## TEXTO DE ESTUDO
Uma revista de grande circulação, cá do Sul, a "Época" decidiu escolher os mais destacados brasileiros da história, tanto pela escolha feita por um júri de 33 personalidades, como por uma votação popular, via Internet. A elite escolheu Ruy Barbosa. O povão preferiu o espírita Chico Xavier. Reparo, como entre os candidatos da elite, aparecem nomes como José Bonifácio ou o Padre António Vieira, bem como escritores como Machado de Assis e os outros habituais heróis brasileiros, de Juscelino a Getúlio Vargas, enquanto o povão andava mais pelo Ayrton Sena e pelo Pelé. Isto é, num tempo de crise de personalidades, o Brasil vai ao passado buscar os seus signos unificantes, assim se demonstrando como uma nação é uma comunidade de significações partilhadas.

Reparo como vão decrescendo os símbolos comuns à lusofonia. Noto como nas bancas populares ainda circulam em edições de bolso alguns dos nossos clássicos como Eça e anoto que Pessoa ainda aparece num qualquer supermercado, mas temo que a nova era da globalização nos pode distanciar, dado que não me parece que baste Saramago. Vale-nos São Futebol, onde o nome de Scolari faz sempre primeira página e onde também aparece o Deco aqui e ali, mas já sem memórias de um Otto Glória e de outros da mesma geração que nos ensinaram ao processo artístico do pé na bola e muita finta.

Ganhou o Ruy e muito bem. Pelo menos recorda-se alguém que foi quatro vezes candidato a presidente da república e perdeu sempre, quando os adversários da república musculada e militarenta lhe chamavam o Rui Verbosa, só porque tinha razão antes do tempo e clamava para esta terra a tripla exigência do abolicionismo, do civilismo e do federalismo. Que viva o baiano que, quando em 1916 foi apresentado o projecto de código civil ao congresso, num trabalho de Clovis Bevilacqua, decidiu trabalhar até altas horas na sua residência, com candelabro atado ao pulso por uma argola, e fazer cerca de mil e oitocentas emendas ao texto. Isto é ficaram mais as emendas do que a intenção de Clovis, para que assim se revogassem nesta terra os restos de Ordenações Filipinas que continuavam em vigor.

## ENUNCIADO
Prossiga o texto sobre a escolha dos brasileiros mais destacados da história a partir da última frase apresentada.

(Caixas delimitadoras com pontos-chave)
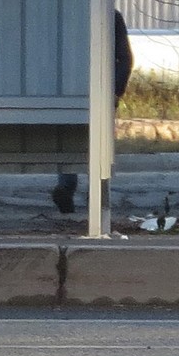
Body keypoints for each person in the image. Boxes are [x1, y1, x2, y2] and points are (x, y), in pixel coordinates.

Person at [52, 14, 133, 216]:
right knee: (98, 143)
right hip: (99, 88)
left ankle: (68, 186)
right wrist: (116, 91)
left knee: (69, 139)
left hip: (72, 88)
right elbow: (125, 58)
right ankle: (94, 192)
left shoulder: (67, 13)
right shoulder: (111, 16)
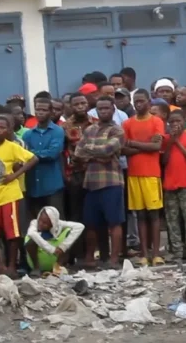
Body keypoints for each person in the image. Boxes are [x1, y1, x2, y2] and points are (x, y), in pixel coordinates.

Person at [0, 115, 39, 277]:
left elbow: (33, 159)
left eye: (1, 128)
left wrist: (15, 175)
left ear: (8, 130)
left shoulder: (12, 146)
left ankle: (12, 266)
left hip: (11, 196)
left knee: (13, 233)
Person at [75, 96, 126, 268]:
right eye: (100, 109)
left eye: (106, 108)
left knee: (114, 222)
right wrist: (99, 154)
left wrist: (92, 151)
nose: (103, 111)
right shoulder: (90, 130)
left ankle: (113, 259)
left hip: (111, 181)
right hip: (91, 182)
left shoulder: (117, 131)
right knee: (91, 223)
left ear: (113, 110)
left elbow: (107, 149)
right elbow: (78, 153)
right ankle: (90, 258)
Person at [121, 89, 165, 266]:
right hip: (134, 174)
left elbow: (157, 146)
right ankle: (144, 254)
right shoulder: (127, 123)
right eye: (136, 101)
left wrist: (134, 144)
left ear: (149, 102)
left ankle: (156, 253)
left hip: (152, 174)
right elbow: (123, 149)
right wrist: (145, 146)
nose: (138, 104)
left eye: (142, 101)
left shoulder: (157, 121)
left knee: (154, 214)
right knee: (140, 215)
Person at [61, 93, 95, 263]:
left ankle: (92, 253)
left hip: (93, 173)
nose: (80, 106)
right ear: (71, 106)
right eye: (76, 104)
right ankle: (76, 254)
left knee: (92, 215)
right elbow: (62, 152)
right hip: (74, 175)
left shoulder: (95, 123)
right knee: (75, 215)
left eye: (83, 103)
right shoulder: (65, 126)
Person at [162, 111, 186, 261]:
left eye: (178, 121)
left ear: (184, 121)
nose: (175, 124)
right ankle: (177, 251)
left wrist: (177, 141)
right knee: (172, 220)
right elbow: (164, 160)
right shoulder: (166, 139)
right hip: (169, 185)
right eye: (171, 122)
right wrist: (171, 142)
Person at [22, 98, 66, 219]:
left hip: (52, 185)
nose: (40, 112)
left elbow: (52, 153)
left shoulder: (57, 131)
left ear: (51, 112)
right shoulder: (28, 134)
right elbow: (22, 155)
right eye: (37, 109)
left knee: (56, 222)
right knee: (36, 223)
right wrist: (33, 155)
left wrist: (31, 154)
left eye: (44, 110)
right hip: (33, 186)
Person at [25, 206, 84, 275]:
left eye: (45, 223)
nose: (40, 224)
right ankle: (36, 268)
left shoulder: (59, 224)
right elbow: (31, 233)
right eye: (40, 220)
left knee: (68, 233)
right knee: (31, 241)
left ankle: (58, 267)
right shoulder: (34, 223)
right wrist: (51, 249)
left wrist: (63, 246)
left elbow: (80, 226)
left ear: (52, 224)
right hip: (39, 259)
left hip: (56, 256)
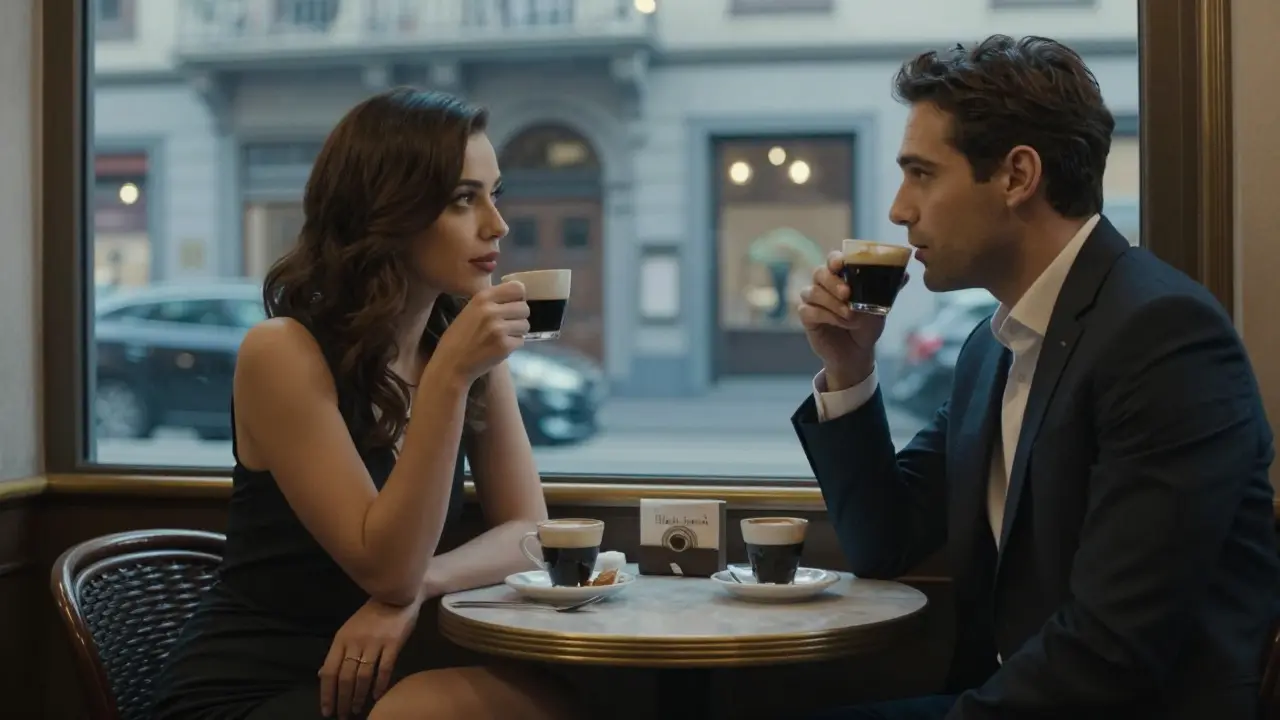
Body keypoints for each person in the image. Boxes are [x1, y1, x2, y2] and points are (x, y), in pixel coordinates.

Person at [792, 35, 1279, 719]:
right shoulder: (990, 351)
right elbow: (883, 542)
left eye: (922, 174)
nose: (900, 210)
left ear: (1018, 176)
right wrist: (849, 366)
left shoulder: (1163, 335)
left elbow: (1113, 650)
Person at [151, 88, 580, 720]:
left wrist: (422, 588)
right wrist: (450, 376)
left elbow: (530, 532)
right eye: (463, 199)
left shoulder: (462, 351)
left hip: (371, 683)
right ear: (389, 210)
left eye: (496, 194)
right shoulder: (282, 352)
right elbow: (387, 570)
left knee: (545, 697)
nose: (497, 224)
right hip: (251, 689)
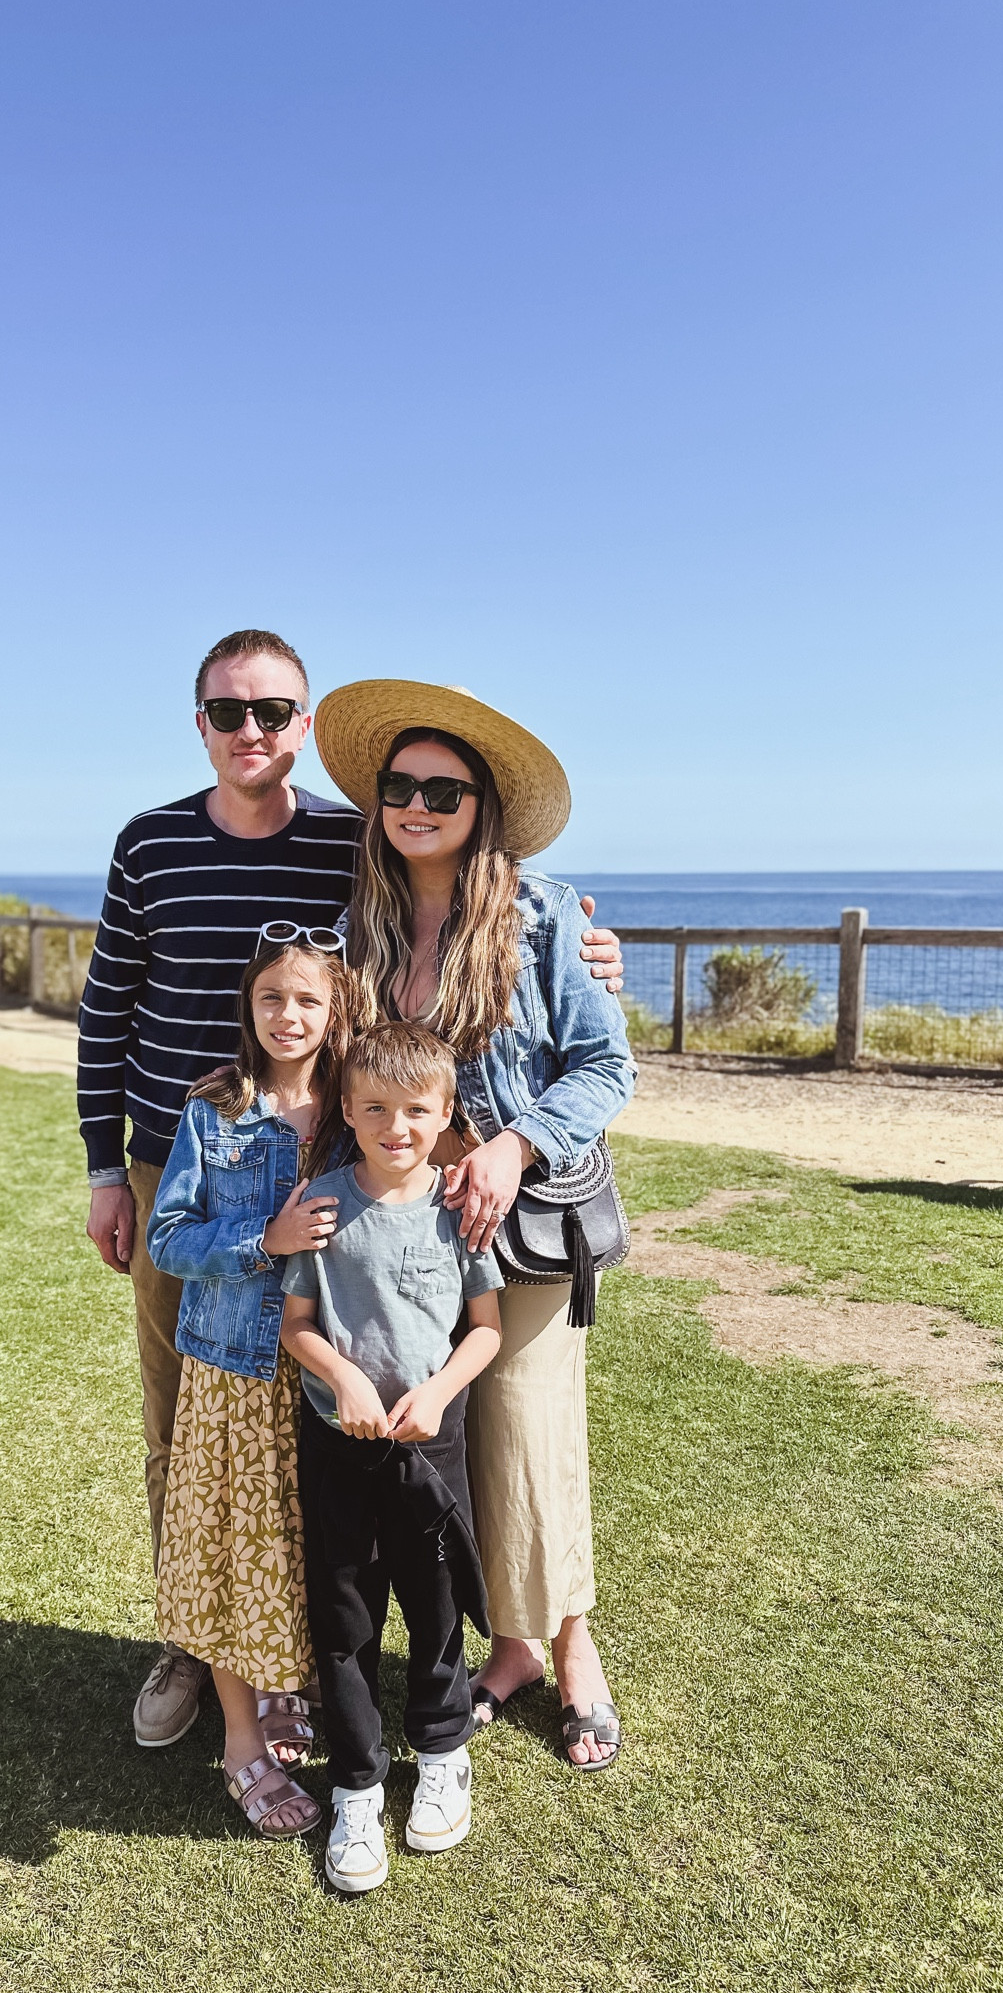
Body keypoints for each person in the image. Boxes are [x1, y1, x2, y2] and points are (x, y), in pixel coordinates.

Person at [77, 631, 626, 1749]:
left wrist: (586, 969)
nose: (251, 733)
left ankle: (527, 1644)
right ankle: (206, 1639)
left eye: (272, 713)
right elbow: (107, 1008)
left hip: (422, 1192)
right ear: (201, 724)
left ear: (304, 723)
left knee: (458, 1420)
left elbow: (579, 1027)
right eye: (229, 714)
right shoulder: (225, 860)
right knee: (216, 1420)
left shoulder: (439, 877)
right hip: (236, 1169)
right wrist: (105, 1163)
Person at [314, 679, 636, 1771]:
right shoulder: (362, 918)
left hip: (520, 1214)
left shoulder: (546, 912)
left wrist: (512, 1143)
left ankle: (574, 1645)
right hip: (407, 1232)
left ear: (480, 802)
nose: (416, 802)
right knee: (445, 1440)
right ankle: (511, 1649)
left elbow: (608, 1064)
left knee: (533, 1430)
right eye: (399, 785)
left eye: (440, 787)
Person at [281, 1021, 503, 1894]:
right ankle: (357, 1784)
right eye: (375, 1107)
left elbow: (483, 1334)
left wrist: (440, 1392)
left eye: (417, 1110)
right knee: (346, 1617)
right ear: (347, 1107)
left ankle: (443, 1750)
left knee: (439, 1602)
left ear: (446, 1113)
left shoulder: (458, 1213)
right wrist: (342, 1378)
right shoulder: (323, 1202)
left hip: (432, 1441)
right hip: (338, 1443)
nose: (396, 1126)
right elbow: (297, 1327)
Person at [146, 931, 357, 1837]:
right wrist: (257, 1245)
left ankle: (284, 1691)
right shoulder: (213, 1111)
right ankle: (240, 1742)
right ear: (250, 1006)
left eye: (307, 1000)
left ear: (336, 1011)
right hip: (233, 1375)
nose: (289, 1016)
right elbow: (166, 1240)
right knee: (230, 1556)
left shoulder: (356, 1110)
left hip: (324, 1373)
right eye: (272, 998)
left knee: (306, 1550)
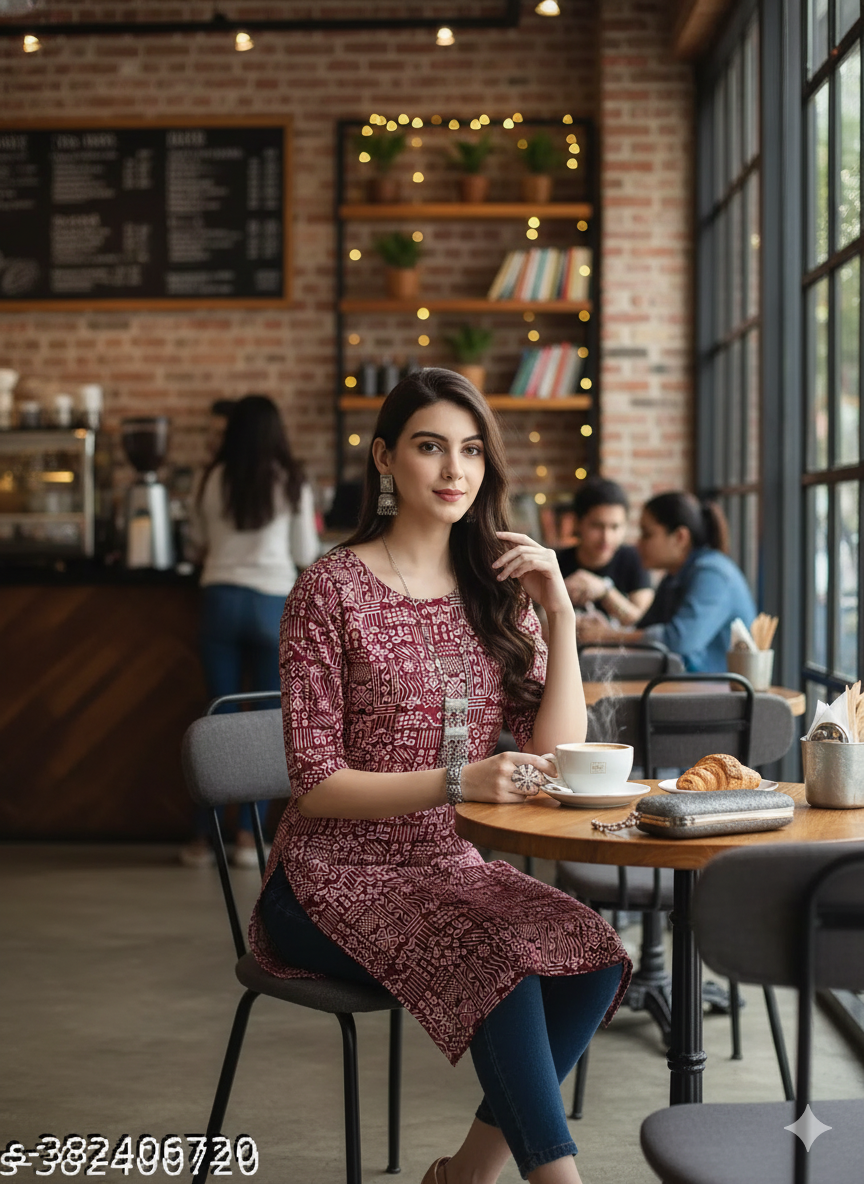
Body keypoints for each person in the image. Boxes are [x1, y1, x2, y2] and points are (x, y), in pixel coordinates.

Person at [248, 368, 631, 1184]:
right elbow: (314, 781)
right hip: (325, 879)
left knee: (594, 954)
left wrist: (560, 614)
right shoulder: (328, 590)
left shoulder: (498, 592)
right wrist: (458, 781)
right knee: (497, 955)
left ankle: (464, 1176)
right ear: (385, 458)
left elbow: (557, 749)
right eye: (431, 447)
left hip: (448, 868)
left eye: (472, 450)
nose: (456, 470)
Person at [181, 394, 320, 869]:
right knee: (265, 721)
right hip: (271, 605)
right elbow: (305, 551)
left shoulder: (210, 478)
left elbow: (197, 543)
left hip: (219, 601)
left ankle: (204, 841)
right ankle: (248, 837)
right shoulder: (291, 479)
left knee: (216, 721)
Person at [577, 490, 756, 673]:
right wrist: (606, 630)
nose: (639, 544)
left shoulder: (713, 574)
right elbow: (645, 629)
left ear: (680, 537)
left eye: (647, 534)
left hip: (715, 688)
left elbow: (679, 641)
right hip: (681, 684)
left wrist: (608, 635)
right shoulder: (673, 576)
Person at [556, 477, 653, 625]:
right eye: (597, 526)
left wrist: (605, 590)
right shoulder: (557, 562)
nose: (606, 538)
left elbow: (642, 622)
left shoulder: (634, 558)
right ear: (577, 523)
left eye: (615, 527)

## RESULTADO DO EXERCÍCIO
E tudo isto para continuar a confirmar que, em muitos casos, o Brasil que resta é mais português do que o próprio Portugal. Desde o direito, por causa da permenância das Filipinas, até meio século depois de termos aprovado o Código de Seabra, até ao próprio linguajar. Segundo os peritos, Camões teria mais sotaque português do que o actual ritmo da nossa preponderância da sílaba tónica, engolindo o resto. Que isto das periferias dos Impérios é mais fiel ao passado do que as antigas metrópoles. Até um professor de origem japonesa aqui da UNB me confirmou que Tóqui vem aqui estudar o japonês do pré-guerra, entre os emigrantes do Sol Nascente estacionados nesta terra de Vera Cruz...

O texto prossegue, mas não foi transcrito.